Though I didn’t die during surgery and a lot of terrible
things that could have happened didn’t happen, I did experience losses that
have changed my life, and I have seen Prufrock’s “eternal footman hold my coat”
(three times now, with the two tumors and the car accident).
My
therapist described my personality in these situations with an accuracy that
surprised me: she surmised that after surgery, I said, “Well, this is my life
now. I’m going to get on with it and do the best I can.” She described me as
edging towards stoic, but not stoic. She also theorized that I was angry after
the death simulation in my class on death and dying because the activity
exposed my vulnerability. Yep.
My
therapist asked me to talk about my losses, but all I wanted to talk about were
the gifts.
She
pointed out that in our culture, we don’t have rituals for such losses and such
a near experience with death. We merely say, “Thank heavens I (or you) didn’t
die,” and move on as if that’s it. She suggested that I create my own ritual to
acknowledge both the losses and the celebrations.
I
thought about this ritual on the bus ride home, and when I got home my partner
Ann and I talked about it. Ann’s losses and celebrations are in some ways
different from mine, but these experiences have rocked her world, too. That
night I imagined a different ritual, and we performed it yesterday. Yesterday
was busy, and today would be, too, but I need some time to rest with the ritual
and my emotions around it, so I have skipped church today. Some days, I just
have to.
Yesterday,
Ann and I sat at our dining room table and each made a two column chart: on the
left, we noted the things each of us have lost and on the right we noted our
celebrations, things from our previous life that we continue to hold dear and
gifts new to us since the tumors.
When
we finished, we read our lost items to one another one at a time, and used a
Sharpie to write the words on a river rock that we would later throw into Lake
Washington. (Though because part of my assignment is to integrate those losses
into my life, perhaps we should keep them in our lives.

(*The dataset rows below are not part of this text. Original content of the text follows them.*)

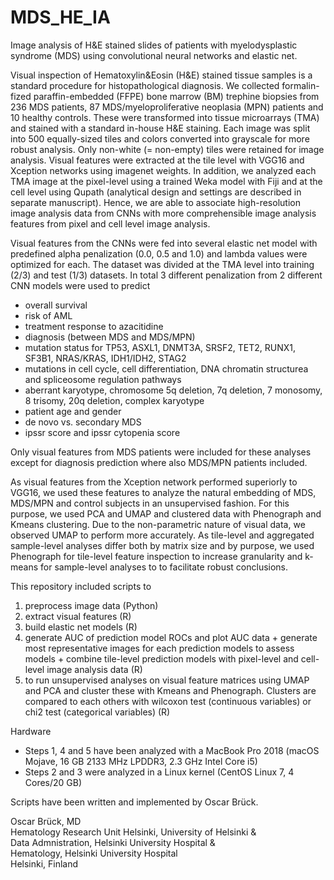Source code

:# MDS_HE_IA
Image analysis of H&amp;E stained slides of patients with myelodysplastic syndrome (MDS) using convolutional neural networks and elastic net.

Visual inspection of Hematoxylin&Eosin (H&E) stained tissue samples is a standard procedure for histopathological diagnosis. We collected formalin-fized paraffin-embedded (FFPE) bone marrow (BM) trephine biopsies from 236 MDS patients, 87 MDS/myeloproliferative neoplasia (MPN) patients and 10 healthy controls. These were transformed into tissue microarrays (TMA) and stained with a standard in-house H&E staining. Each image was split into 500 equally-sized tiles and colors converted into grayscale for more robust analysis. Only non-white (= non-empty) tiles were retained for image analysis. Visual features were extracted at the tile level with VGG16 and Xception networks using imagenet weights. In addition, we analyzed each TMA image at the pixel-level using a trained Weka model with Fiji and at the cell level using Qupath (analytical design and settings are described in separate manuscript). Hence, we are able to associate high-resolution image analysis data from CNNs with more comprehensible image analysis features from pixel and cell level image analysis.

Visual features from the CNNs were fed into several elastic net model with predefined alpha penalization (0.0, 0.5 and 1.0) and lambda values were optimized for each. The dataset was divided at the TMA level into training (2/3) and test (1/3) datasets. In total 3 different penalization from 2 different CNN models were used to predict
- overall survival
- risk of AML
- treatment response to azacitidine
- diagnosis (between MDS and MDS/MPN)
- mutation status for TP53, ASXL1, DNMT3A, SRSF2, TET2, RUNX1, SF3B1, NRAS/KRAS, IDH1/IDH2, STAG2
- mutations in cell cycle, cell differentiation, DNA chromatin structurea and spliceosome regulation pathways
- aberrant karyotype, chromosome 5q deletion, 7q deletion, 7 monosomy, 8 trisomy, 20q deletion, complex karyotype
- patient age and gender
- de novo vs. secondary MDS
- ipssr score and ipssr cytopenia score

Only visual features from MDS patients were included for these analyses except for diagnosis prediction where also MDS/MPN patients included.

As visual features from the Xception network performed superiorly to VGG16, we used these features to analyze the natural embedding of MDS, MDS/MPN and control subjects in an unsupervised fashion. For this purpose, we used PCA and UMAP and clustered data with Phenograph and Kmeans clustering. Due to the non-parametric nature of visual data, we observed UMAP to perform more accurately. As tile-level and aggregated sample-level analyses differ both by matrix size and by purpose, we used Phenograph for tile-level feature inspection to increase granularity and k-means for sample-level analyses to to facilitate robust conclusions.

This repository included scripts to
1. preprocess image data (Python)
2. extract visual features (R)
3. build elastic net models (R)
4. generate AUC of prediction model ROCs and plot AUC data + generate most representative images for each prediction models to assess models + combine tile-level prediction models with pixel-level and cell-level image analysis data (R)
5. to run unsupervised analyses on visual feature matrices using UMAP and PCA and cluster these with Kmeans and Phenograph. Clusters are compared to each others with wilcoxon test (continuous variables) or chi2 test (categorical variables) (R)


Hardware
- Steps 1, 4 and 5 have been analyzed with a MacBook Pro 2018 (macOS Mojave, 16 GB 2133 MHz LPDDR3, 2.3 GHz Intel Core i5)
- Steps 2 and 3 were analyzed in a Linux kernel (CentOS Linux 7, 4 Cores/20 GB)


Scripts have been written and implemented by Oscar Brück.


Oscar Brück, MD  
Hematology Research Unit Helsinki, University of Helsinki &  
Data Admnistration, Helsinki University Hospital &  
Hematology, Helsinki University Hospital  
Helsinki, Finland
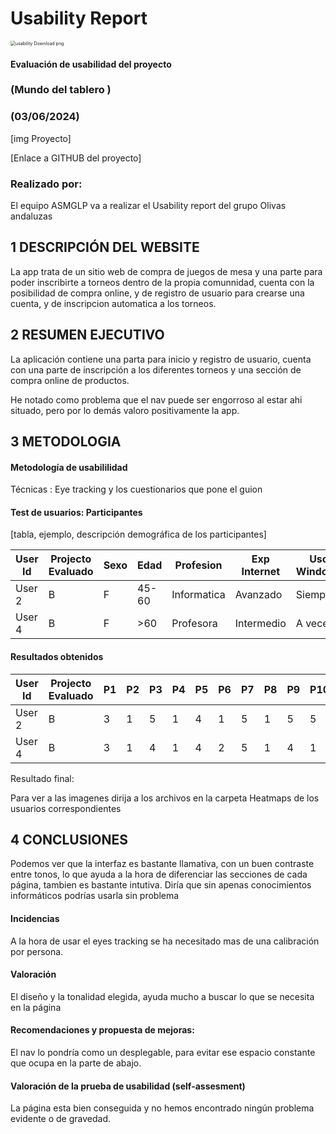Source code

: # Usability Report



<img src="https://encrypted-tbn0.gstatic.com/images?q=tbn:ANd9GcRF017nhV-TFmNER2OM8UbXtdN6xwAKBYrv0i6onNfKu6Yn0BV0RK6aiOroeXl73LSY-B0&usqp=CAU" alt="usability Download png" style="zoom:50%;" />

#### Evaluación de usabilidad del proyecto 

### (Mundo del tablero )

### (03/06/2024)





[img Proyecto]

[Enlace a GITHUB del proyecto]





### Realizado por:

El equipo ASMGLP va a realizar el Usability report del grupo Olivas andaluzas
## 1 DESCRIPCIÓN DEL WEBSITE
La app trata de un sitio web de compra de juegos de mesa y una parte para poder inscribirte a torneos dentro de la propia comunnidad, cuenta con la posibilidad de compra online, y de registro de usuario para crearse una cuenta, y de inscripcion automatica a los torneos.




## 2 RESUMEN EJECUTIVO

La aplicación contiene una parta para inicio y registro de usuario, cuenta con una parte de inscripción a los diferentes torneos y una sección de compra online de productos.

He notado como problema que el nav puede ser engorroso al estar ahi situado, pero por lo demás valoro positivamente la app.



## 3 METODOLOGIA 

#### Metodología de usabililidad

Técnicas : Eye tracking y los cuestionarios que pone el guion 
 

#### Test de usuarios: Participantes

[tabla, ejemplo, descripción demográfica de los participantes]

| User Id    | Projecto Evaluado | Sexo | Edad  | Profesion   | Exp Internet | Uso Windows | Uso UNIX  | Uso Android | Uso IOS/Otro | Uso Tablet |
| ---------- | ----------------- | ---- | ----- | ----------- | ------------ | ----------- | --------- | ----------- | ------------ | ---------- |
| User 2     | B                 | F    | 45-60 | Informatica | Avanzado     | Siempre     | Poco/Nada | Siempre     | Siempre      | A veces    |
| User 4     | B                 | F    | >60   | Profesora   | Intermedio   | A veces     | Poco/Nada | Siempre     | Poco/Nada    | A veces    |



#### Resultados obtenidos



| User Id    | Projecto Evaluado | P1 | P2 | P3 | P4 | P5 | P6 | P7 | P8 | P9 | P10 | Evaluacion Personal |
| ---------- | ----------------- | -- | -- | -- | -- | -- | -- | -- | -- | -- | --- | ------------------- |
| User 2     | B                 | 3  | 1  | 5  | 1  | 4  | 1  | 5  | 1  | 5  | 5   | 9                   |
| User 4     | B                 | 3  | 1  | 4  | 1  | 4  | 2  | 5  | 1  | 4  | 1   | 8                   |

Resultado final:


Para ver a las imagenes dirija a los archivos en la carpeta Heatmaps de los usuarios correspondientes





## 4 CONCLUSIONES 

  Podemos ver que la interfaz es bastante llamativa, con un buen contraste entre tonos, lo que ayuda a la hora de diferenciar las secciones de cada página, tambien es bastante intutiva. Diría que sin apenas conocimientos informáticos podrías usarla sin problema



#### Incidencias

A la hora de usar el eyes tracking se ha necesitado mas de una calibración por persona.


#### Valoración 

El diseño y la tonalidad elegida, ayuda mucho a buscar lo que se necesita en la página


#### Recomendaciones y propuesta de mejoras: 

El nav lo pondría como un desplegable, para evitar ese espacio constante que ocupa en la parte de abajo.


#### Valoración de la prueba de usabilidad (self-assesment)
La página esta bien conseguida y no hemos encontrado ningún problema evidente o de gravedad.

We have more river
rock—lots more—so I’ll ask Ann what she thinks of this.)
Then
we read our celebrations and wrote them on rocks that we would keep in a wide
bottomed vase that Mom gave us.
There
was a lot of overlap in the losses and celebrations, so we just combined our
lists into one:
Loss
|
Celebration
|
Reading any book
Hiking
Adventure travel (El
Salvador, Africa, Alaska…)
Financial ease
Driving
Teaching
Gardening
Photography
Energy
Taking two steps at a time
Independence
Identity as an athlete
Walking all over the city
Sharing chores
Dancing
Single vision
Not thinking about my
vulnerability
|
Ann and Mary
Family and friends
Smiling
Vision
Connecting with new people
and new communities
Sense of self
Using the bus
Writing
School of Social Work
Physical closeness
Roses
Paradise
Travel in developed areas
Reading on a Kindle or a
computer
Laughing
Talking
Thinking
Some independence
Memory
Life
Poetry
Identity as a thinker
Shared interest in social
justice
Marriage
Church
Awareness of people with
disabilities
Reading together
Quiet evenings
Slower pace
Biking and triking
Storm basketball
Travel where we can (Mt.
Rainier, Hawaii…)
NC beach with family
Sense of humor |
Now,
I think my learning is how to integrate my losses with my gratitude, so that I
embrace each as sacred. I think I understand that this is my next step, but it’s wholly
theoretical to me right now. I have no idea how to do that. The thought of it,
however, feels more gentle than the whirling I’ve been doing these last few weeks.
If you are whirling--whatever your whirling may be--please be gentle with yourself. I'll try to be gentle with myself, too.